We will explore some of the popular performance metrics for machine learning in the coming lectures.
Note most of the performance metrics (especially in supervised learning) require verification/labelled data. For regression problems, we usually require an observed response variable (verification) in order to calculate performance metrics. And for the classification problems, we usually require labelled data. In machine learning, data labelling is the process of identifying raw data (images, text files, videos, etc.) and adding one or more meaningful and informative labels to provide context so that a machine learning model can learn from it. For example, labels might indicate whether a photo contains a bird or car, which words were uttered in an audio recording, or if an x-ray contains a tumor.

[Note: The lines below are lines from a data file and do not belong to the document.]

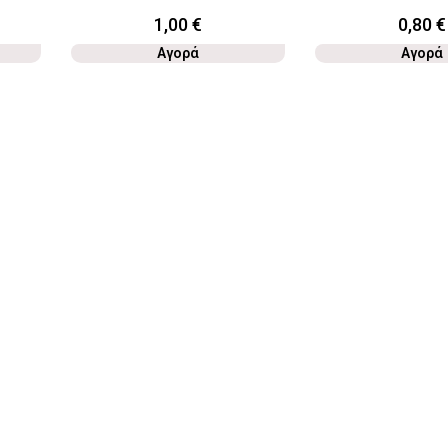
1,00
€
0,80
€
Αγορά
Αγορά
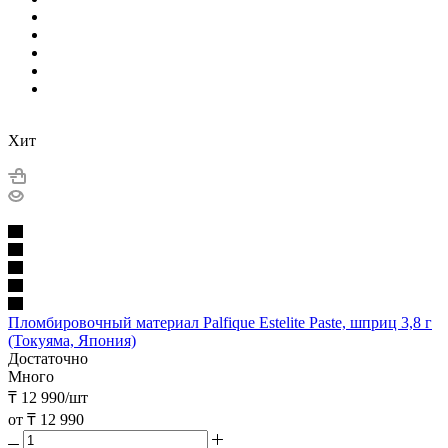
Хит
Пломбировочный материал Palfique Estelite Paste, шприц 3,8 г
(Токуяма, Япония)
Достаточно
Много
₸
12 990
/шт
от
₸ 12 990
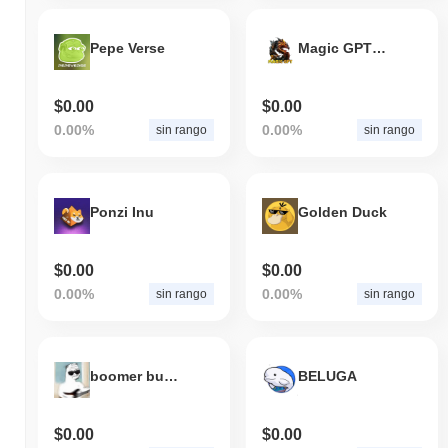
Pepe Verse
Magic GPT Game
$0.00
$0.00
0.00%
0.00%
sin rango
sin rango
Ponzi Inu
Golden Duck
$0.00
$0.00
0.00%
0.00%
sin rango
sin rango
boomer bucks
BELUGA
$0.00
$0.00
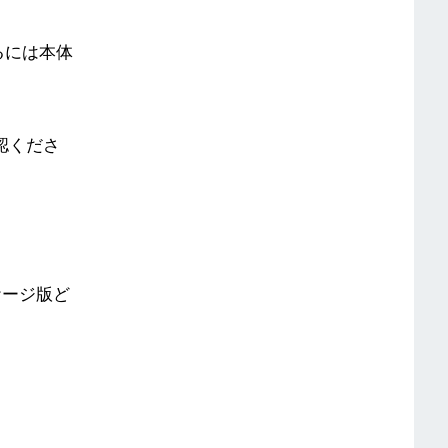
るには本体
認くださ
ケージ版ど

4. Proper Machine Learning Algorithm
There are so many algorithms that it can feel overwhelming when algorithm names are thrown around. In this course, we will look into some classic machine learning algorithms including for example linear models, tree-based models and neural networks. Knowing where the algorithms fit is much more important than knowing how to apply them. For example, applying a linear model to the data generated by a nonlinear underlying system is obviously not a good idea.
1.7 Models learned so far
You have explored a number of regression models in the past few months, for example
Linear regression: one of the simplest models that explores the linear relationship between the response and predictors.
Polynomial regression: is introduced to explore the nonlinear relationship between the response and predictors (with the models remaining linear in the parameters). Because the polynomial regression is a global fitting approach, it is rather difficult to reflect local information.
Step functions: is introduced to use cut-points (knots) to fit models locally instead, yet it lacks smoothness.
Splines: is introduced to fit local polynomial regression models in a “smooth” way.
General Additive model: Splines and step functions are designed for single predictor scenarios, GAM is introduced to deal with multiple predictors by adding different single predictor models together. Additivity is convenient, but it is also one of the main limitations of GAMs, which might miss non-linear interactions among predictors.